Dataset excerpts:
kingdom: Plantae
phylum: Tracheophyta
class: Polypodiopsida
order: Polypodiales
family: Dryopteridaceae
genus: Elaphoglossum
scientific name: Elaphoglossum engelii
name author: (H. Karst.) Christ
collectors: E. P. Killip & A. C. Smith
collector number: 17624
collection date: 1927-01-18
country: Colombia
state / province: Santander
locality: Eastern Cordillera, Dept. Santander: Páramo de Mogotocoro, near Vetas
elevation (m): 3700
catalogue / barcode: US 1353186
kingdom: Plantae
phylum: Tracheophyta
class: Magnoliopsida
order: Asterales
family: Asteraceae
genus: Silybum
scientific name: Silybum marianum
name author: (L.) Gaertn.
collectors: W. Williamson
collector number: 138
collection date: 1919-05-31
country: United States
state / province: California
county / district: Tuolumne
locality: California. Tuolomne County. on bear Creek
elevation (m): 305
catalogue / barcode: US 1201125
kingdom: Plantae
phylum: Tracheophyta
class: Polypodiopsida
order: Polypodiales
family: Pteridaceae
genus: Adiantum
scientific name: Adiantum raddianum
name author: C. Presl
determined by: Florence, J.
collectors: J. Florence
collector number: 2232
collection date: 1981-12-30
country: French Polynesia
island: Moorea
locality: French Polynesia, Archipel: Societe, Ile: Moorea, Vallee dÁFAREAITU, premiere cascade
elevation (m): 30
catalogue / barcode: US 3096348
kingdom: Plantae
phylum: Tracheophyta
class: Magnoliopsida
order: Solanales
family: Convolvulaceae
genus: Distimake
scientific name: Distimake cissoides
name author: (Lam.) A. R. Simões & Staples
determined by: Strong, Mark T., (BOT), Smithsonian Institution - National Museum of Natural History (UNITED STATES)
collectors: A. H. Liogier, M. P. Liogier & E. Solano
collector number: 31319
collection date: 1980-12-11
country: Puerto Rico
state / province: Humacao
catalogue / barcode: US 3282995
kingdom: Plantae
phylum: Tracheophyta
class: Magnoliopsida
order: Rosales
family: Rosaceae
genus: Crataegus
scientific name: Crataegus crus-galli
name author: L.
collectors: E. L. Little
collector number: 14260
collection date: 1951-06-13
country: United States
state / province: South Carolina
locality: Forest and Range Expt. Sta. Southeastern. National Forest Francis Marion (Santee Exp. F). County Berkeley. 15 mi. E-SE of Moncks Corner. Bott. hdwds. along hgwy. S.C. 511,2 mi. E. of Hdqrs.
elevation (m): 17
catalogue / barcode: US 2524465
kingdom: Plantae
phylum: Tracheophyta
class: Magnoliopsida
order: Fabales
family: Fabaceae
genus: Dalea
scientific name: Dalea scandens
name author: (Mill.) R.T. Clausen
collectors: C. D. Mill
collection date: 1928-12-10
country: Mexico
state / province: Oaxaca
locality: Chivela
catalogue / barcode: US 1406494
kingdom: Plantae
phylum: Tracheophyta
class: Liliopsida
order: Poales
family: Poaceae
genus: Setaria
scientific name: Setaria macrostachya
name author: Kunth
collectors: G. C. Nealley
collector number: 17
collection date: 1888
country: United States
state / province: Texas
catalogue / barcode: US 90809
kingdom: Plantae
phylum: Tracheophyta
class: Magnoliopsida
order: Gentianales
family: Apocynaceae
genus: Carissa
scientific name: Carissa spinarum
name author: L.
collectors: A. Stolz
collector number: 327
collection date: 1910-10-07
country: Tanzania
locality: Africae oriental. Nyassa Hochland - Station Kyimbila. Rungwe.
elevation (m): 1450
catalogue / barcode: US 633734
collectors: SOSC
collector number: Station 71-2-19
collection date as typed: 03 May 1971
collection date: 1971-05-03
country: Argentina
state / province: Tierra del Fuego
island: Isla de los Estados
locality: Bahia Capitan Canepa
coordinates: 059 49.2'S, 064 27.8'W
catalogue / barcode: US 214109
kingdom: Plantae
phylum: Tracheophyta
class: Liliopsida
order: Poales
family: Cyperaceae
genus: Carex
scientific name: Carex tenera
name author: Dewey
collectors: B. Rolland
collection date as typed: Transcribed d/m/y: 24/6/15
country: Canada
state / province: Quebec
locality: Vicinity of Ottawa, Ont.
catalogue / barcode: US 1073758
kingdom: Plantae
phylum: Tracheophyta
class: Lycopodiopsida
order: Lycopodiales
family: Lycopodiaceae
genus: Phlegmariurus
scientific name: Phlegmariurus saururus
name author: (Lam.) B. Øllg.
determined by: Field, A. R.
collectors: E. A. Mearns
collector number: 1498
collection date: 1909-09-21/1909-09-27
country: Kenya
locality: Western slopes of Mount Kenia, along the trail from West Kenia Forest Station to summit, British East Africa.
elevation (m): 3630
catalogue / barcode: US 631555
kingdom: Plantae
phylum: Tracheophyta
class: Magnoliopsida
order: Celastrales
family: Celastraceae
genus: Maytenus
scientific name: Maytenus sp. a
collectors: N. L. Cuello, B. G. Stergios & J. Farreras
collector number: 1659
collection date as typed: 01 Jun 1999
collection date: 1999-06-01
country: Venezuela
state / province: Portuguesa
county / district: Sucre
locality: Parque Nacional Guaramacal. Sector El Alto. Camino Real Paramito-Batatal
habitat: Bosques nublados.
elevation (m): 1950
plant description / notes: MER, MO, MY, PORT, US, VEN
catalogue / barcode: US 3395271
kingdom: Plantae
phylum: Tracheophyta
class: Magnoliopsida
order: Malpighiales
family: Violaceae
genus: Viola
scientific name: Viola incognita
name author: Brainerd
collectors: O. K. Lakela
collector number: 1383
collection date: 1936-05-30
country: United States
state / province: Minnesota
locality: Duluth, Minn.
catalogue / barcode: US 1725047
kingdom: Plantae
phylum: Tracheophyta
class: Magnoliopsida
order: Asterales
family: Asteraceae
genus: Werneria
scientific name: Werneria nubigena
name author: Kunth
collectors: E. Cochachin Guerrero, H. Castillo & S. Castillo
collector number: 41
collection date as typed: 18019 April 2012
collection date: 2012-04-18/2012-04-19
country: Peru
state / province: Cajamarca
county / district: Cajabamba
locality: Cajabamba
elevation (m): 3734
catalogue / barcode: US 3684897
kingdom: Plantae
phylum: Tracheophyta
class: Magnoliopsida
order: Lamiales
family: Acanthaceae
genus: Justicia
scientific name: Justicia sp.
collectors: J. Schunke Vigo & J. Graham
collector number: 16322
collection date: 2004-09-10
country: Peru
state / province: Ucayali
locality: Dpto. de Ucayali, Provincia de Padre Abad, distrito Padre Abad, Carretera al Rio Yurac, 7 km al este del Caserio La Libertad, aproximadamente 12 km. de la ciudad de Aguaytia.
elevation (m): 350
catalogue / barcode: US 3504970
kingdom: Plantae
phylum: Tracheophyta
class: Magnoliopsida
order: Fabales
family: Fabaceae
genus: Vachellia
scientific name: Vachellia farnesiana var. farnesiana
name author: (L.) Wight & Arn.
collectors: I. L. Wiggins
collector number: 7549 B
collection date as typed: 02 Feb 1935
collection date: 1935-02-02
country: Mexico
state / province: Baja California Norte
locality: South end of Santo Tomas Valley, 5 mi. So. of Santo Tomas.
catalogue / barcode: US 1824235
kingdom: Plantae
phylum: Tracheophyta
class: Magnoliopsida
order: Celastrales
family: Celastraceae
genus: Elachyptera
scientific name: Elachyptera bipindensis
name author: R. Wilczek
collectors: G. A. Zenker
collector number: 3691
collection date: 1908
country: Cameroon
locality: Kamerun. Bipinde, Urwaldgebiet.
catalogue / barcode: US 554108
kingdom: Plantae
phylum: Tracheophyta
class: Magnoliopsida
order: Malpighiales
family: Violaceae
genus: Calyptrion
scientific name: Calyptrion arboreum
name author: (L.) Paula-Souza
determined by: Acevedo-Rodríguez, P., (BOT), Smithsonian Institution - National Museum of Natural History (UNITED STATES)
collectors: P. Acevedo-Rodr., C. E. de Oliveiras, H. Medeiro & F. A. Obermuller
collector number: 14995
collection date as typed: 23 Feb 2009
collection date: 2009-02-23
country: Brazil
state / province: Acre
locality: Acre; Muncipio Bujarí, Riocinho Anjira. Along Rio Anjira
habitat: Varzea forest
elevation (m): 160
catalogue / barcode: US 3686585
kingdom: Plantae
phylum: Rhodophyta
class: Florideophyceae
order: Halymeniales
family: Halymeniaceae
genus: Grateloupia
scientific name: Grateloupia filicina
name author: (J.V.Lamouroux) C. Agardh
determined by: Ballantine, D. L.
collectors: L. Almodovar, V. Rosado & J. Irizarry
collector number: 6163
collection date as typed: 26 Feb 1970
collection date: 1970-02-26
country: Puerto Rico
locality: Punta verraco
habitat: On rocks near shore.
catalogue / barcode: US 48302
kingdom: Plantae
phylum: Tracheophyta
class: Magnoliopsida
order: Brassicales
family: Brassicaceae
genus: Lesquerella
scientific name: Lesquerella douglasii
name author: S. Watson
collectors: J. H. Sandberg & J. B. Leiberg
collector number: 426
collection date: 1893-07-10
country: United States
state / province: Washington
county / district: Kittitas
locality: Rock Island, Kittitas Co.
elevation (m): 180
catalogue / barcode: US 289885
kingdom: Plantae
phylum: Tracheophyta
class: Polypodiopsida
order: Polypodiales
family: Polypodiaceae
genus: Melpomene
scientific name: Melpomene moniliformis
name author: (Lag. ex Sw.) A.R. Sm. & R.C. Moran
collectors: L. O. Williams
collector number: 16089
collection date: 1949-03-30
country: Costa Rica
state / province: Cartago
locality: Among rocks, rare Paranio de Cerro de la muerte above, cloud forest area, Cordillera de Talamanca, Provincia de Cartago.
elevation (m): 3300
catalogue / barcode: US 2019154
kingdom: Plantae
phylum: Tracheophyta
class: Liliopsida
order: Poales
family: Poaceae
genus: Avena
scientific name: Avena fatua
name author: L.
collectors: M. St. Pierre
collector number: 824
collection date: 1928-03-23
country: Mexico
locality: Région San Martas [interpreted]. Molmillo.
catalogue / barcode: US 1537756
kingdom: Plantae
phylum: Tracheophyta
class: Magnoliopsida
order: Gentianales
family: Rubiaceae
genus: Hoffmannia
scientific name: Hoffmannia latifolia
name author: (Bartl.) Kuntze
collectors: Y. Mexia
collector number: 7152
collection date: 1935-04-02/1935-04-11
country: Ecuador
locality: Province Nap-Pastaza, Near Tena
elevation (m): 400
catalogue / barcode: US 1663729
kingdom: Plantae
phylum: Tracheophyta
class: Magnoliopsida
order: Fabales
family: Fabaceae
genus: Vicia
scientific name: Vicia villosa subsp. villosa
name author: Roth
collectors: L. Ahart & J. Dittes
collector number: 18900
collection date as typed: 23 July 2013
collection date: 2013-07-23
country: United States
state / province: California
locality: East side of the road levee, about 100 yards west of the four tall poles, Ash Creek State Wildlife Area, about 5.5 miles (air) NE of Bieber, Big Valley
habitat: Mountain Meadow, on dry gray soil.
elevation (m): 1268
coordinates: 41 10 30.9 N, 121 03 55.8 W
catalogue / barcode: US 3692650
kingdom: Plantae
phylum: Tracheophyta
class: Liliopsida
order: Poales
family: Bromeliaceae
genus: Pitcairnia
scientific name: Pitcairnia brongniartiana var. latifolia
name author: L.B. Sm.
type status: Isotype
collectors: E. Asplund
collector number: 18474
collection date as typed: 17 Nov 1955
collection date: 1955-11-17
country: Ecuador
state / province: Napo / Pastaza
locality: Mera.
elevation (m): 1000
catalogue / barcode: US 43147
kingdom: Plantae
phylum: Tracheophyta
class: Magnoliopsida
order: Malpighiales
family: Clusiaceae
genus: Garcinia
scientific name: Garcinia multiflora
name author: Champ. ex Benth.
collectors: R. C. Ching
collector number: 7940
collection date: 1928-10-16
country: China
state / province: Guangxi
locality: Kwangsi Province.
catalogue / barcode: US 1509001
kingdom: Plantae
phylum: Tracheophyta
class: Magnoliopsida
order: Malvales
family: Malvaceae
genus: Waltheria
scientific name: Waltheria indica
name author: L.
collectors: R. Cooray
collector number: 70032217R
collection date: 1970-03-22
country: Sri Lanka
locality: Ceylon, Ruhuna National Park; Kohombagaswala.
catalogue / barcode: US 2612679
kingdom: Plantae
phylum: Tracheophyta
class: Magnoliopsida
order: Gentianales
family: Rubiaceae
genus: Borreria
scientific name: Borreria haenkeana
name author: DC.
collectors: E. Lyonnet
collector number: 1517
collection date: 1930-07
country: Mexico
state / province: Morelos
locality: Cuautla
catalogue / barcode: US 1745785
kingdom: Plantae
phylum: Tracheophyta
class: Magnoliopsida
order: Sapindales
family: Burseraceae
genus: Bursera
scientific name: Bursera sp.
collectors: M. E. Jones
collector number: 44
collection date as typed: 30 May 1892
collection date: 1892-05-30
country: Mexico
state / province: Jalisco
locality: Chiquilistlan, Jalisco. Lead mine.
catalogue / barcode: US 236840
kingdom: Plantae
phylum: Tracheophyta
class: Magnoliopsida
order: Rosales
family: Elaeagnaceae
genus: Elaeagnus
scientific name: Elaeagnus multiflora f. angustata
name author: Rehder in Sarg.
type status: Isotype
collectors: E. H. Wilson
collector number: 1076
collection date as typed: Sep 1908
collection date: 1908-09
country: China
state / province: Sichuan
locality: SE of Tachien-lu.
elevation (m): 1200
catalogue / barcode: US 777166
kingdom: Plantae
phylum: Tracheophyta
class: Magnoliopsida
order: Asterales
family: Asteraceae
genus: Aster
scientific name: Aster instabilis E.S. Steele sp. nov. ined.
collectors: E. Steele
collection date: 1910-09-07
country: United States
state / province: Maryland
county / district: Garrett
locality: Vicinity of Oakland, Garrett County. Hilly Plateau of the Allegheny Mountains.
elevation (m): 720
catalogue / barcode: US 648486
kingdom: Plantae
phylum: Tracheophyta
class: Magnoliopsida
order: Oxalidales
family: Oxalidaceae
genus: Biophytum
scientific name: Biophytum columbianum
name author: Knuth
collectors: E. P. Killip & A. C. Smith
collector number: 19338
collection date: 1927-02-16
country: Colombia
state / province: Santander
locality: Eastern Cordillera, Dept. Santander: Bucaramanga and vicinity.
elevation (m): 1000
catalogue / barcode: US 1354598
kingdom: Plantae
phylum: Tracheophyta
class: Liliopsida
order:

• _Problem description_
Quote the stretch of the data above from the line containing "collection date: 1892-05-30" through the line containing "collector number: 1076", both included.

• _Written solution_
collection date: 1892-05-30
country: Mexico
state / province: Jalisco
locality: Chiquilistlan, Jalisco. Lead mine.
catalogue / barcode: US 236840
kingdom: Plantae
phylum: Tracheophyta
class: Magnoliopsida
order: Rosales
family: Elaeagnaceae
genus: Elaeagnus
scientific name: Elaeagnus multiflora f. angustata
name author: Rehder in Sarg.
type status: Isotype
collectors: E. H. Wilson
collector number: 1076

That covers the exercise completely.